** TEXT SECTION **
>>>

2006-10-30 Thread beau hargis
On Friday 27 October 2006 19:38, Joe wrote:
 Hi Beau,

 On Fri, 2006-10-27 at 16:23 -0700, beau hargis wrote:
  I am hoping that there is an easy way to obtain case-preservation with
  case-insensitivity, or at the very least, case-preservation and complete
  case-sensitivity, or case-preservation and a consistant case-conversion
  strategy.
 
  The case of the column names need to be preserved because that is the way
  the schema is designed and most importantly (VERY, VERY IMPORTANT),
  column names are used in apps as hash values, or as named references
  which are case sensitive and as such need to be delivered to the client
  in exactly in the manner specified at the time of table creation.
 

 I went through the same issue in my conversion from MySQL to Postgres
 and (since I had a small application) I ended up changing up all my
 tables and columns UserProfile to user_profile.

 I'm afraid however, that it's MySQL that is the odd man out.  I haven't
 researched this completely but I believe PG follows either the FIPS-127
 or SQL-92 standard with respect to what are called delimited
 identifiers.  Basically, this says if you want case sensitivity in
 identifier names, you have to use double quotes wherever you refer to
 the identifier.  Without the double quotes, the SQL implementor can
 either use UPPERCASE (as I believe Oracle and DB2 do) or lowercase (as
 PG does) when it displays those identifiers.

 Joe

Again, I am at the same point I was at when searching and searching for 
information on the problem, and I am not sure what the SQL standard has to 
say about it: I do not, and I dont think that anyone else who is struggling 
to deal with the problem does, care about case-sensitivity. I am interested 
in case preservation of column names. I do, indeed, want identifiers treated 
in a case insensitive way, but I want the case PRESERVED in the table 
definitions and I want that case, as preserved, to be reflected in the field 
names as returned by the server to any client library that connects and 
initiates a query.

<<<

** TASK STATEMENT **
Please edit the mailing-list thread from "I went through" to "displays those identifiers.", inclusive, so that "double quotes" reads "quotation marks" each time it appears.

** ENTRIES SHOWN **
>>>

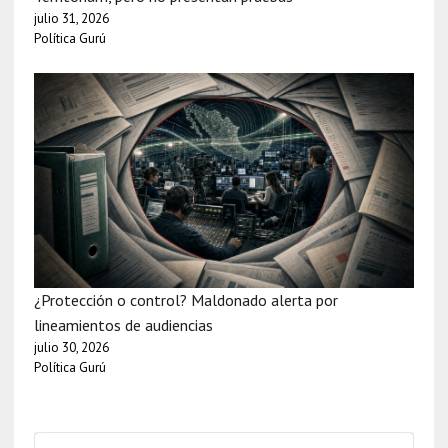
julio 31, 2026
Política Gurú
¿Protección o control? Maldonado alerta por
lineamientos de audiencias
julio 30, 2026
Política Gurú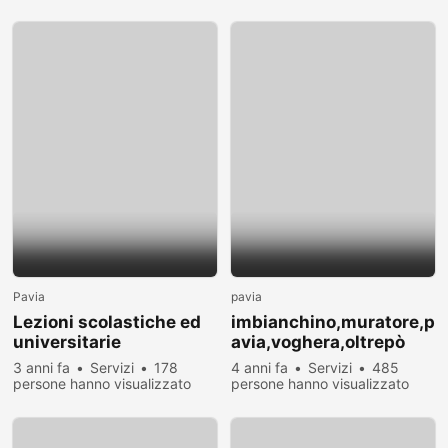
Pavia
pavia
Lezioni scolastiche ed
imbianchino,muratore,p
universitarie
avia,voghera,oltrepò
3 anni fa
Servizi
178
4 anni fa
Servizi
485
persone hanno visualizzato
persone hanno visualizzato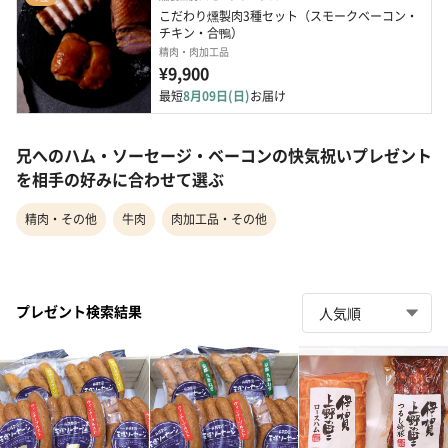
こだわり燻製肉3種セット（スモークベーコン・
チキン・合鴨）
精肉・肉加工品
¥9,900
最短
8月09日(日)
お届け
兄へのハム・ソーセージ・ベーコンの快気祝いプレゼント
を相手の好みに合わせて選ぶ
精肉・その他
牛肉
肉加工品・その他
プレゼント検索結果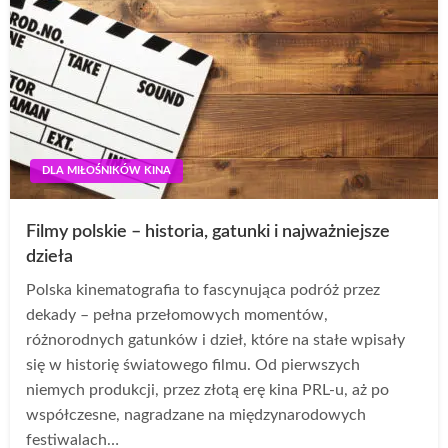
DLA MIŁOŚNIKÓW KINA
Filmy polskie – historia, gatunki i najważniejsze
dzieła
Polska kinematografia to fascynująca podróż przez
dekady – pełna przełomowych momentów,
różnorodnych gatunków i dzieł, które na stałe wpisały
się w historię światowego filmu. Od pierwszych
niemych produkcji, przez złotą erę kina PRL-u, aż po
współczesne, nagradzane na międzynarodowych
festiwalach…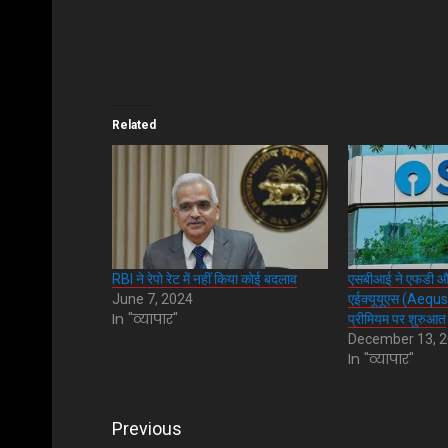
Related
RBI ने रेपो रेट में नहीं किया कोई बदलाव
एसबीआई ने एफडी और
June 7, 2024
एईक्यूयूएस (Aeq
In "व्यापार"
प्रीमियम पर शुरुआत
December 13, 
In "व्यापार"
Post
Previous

<<<
>>>

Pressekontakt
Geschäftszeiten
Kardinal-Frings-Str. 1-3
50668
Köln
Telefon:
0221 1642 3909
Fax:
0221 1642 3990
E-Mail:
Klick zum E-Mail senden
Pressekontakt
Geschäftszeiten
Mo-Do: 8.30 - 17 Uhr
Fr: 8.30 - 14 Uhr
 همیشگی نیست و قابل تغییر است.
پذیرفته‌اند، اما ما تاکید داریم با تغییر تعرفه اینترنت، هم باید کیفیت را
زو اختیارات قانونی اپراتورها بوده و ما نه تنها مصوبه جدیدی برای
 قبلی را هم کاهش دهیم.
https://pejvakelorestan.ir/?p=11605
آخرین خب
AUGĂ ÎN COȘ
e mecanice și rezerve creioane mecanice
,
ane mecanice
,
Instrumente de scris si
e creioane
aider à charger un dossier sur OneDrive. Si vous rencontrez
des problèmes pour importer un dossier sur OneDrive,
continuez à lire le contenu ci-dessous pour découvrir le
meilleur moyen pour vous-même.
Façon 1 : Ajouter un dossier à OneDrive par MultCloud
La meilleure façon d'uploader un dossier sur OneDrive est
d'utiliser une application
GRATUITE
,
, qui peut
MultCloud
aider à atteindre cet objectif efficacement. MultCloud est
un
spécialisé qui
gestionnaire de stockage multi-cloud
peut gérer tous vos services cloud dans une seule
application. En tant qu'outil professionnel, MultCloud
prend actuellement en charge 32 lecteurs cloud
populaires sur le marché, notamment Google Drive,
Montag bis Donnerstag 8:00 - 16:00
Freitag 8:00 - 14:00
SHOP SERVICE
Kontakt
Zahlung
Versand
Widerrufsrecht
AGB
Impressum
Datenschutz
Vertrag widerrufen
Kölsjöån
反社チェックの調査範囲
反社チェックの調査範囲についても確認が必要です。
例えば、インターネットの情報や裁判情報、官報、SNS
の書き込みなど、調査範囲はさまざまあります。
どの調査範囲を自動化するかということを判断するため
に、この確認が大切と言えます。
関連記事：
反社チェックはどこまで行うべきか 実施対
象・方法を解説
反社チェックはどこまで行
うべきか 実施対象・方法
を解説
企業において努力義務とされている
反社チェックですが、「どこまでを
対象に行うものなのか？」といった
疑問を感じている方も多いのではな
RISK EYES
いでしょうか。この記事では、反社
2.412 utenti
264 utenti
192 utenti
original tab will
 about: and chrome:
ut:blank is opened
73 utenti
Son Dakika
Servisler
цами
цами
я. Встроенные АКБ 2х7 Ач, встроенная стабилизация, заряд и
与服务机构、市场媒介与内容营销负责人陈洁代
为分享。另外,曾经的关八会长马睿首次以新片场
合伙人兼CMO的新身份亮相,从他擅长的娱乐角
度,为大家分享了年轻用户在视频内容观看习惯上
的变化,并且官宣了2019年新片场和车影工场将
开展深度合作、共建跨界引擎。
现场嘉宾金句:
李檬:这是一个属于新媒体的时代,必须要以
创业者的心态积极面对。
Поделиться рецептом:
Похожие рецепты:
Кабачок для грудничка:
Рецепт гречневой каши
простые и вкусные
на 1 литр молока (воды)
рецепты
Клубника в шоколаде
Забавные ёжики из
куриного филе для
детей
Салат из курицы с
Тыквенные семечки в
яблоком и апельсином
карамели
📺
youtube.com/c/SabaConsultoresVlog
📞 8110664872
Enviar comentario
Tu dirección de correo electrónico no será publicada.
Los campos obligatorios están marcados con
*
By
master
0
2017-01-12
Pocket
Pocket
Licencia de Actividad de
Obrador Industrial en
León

<<<
>>>

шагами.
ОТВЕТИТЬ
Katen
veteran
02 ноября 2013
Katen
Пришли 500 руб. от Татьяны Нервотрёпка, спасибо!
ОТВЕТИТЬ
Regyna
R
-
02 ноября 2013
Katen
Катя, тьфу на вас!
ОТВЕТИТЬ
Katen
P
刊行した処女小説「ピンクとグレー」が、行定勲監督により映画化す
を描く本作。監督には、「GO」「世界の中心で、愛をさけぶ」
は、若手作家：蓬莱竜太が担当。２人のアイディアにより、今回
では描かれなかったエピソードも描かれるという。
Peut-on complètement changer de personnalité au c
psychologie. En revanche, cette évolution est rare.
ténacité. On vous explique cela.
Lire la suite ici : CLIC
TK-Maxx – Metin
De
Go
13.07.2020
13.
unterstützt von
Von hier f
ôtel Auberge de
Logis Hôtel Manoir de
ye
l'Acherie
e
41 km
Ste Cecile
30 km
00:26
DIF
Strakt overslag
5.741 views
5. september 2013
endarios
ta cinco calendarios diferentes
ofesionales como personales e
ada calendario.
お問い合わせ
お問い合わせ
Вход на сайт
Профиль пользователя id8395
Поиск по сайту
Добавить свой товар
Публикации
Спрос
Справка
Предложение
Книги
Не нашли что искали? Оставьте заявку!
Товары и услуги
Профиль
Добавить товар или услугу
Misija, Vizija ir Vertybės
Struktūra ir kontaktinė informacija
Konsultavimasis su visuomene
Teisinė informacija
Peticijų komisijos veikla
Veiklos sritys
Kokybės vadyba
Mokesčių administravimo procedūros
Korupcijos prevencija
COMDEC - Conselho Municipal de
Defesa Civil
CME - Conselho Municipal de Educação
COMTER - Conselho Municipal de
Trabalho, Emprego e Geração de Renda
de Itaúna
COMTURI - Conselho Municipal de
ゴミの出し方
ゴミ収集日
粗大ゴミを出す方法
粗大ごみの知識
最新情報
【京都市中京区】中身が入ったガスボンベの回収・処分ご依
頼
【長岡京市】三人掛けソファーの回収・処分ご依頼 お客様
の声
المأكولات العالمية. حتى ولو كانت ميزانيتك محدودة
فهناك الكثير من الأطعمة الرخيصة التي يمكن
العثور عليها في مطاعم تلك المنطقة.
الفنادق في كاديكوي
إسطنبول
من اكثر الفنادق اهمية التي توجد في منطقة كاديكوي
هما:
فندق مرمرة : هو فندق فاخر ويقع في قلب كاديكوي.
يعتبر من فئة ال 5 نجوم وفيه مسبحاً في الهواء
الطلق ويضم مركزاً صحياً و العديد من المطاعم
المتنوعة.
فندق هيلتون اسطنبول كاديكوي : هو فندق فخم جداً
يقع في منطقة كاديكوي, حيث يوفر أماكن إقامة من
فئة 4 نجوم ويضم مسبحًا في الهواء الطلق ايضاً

<<<

** ANSWER TO THIS EXERCISE **
I went through the same issue in my conversion from MySQL to Postgres
 and (since I had a small application) I ended up changing up all my
 tables and columns UserProfile to user_profile.

 I'm afraid however, that it's MySQL that is the odd man out.  I haven't
 researched this completely but I believe PG follows either the FIPS-127
 or SQL-92 standard with respect to what are called delimited
 identifiers.  Basically, this says if you want case sensitivity in
 identifier names, you have to use quotation marks wherever you refer to
 the identifier.  Without the quotation marks, the SQL implementor can
 either use UPPERCASE (as I believe Oracle and DB2 do) or lowercase (as
 PG does) when it displays those identifiers.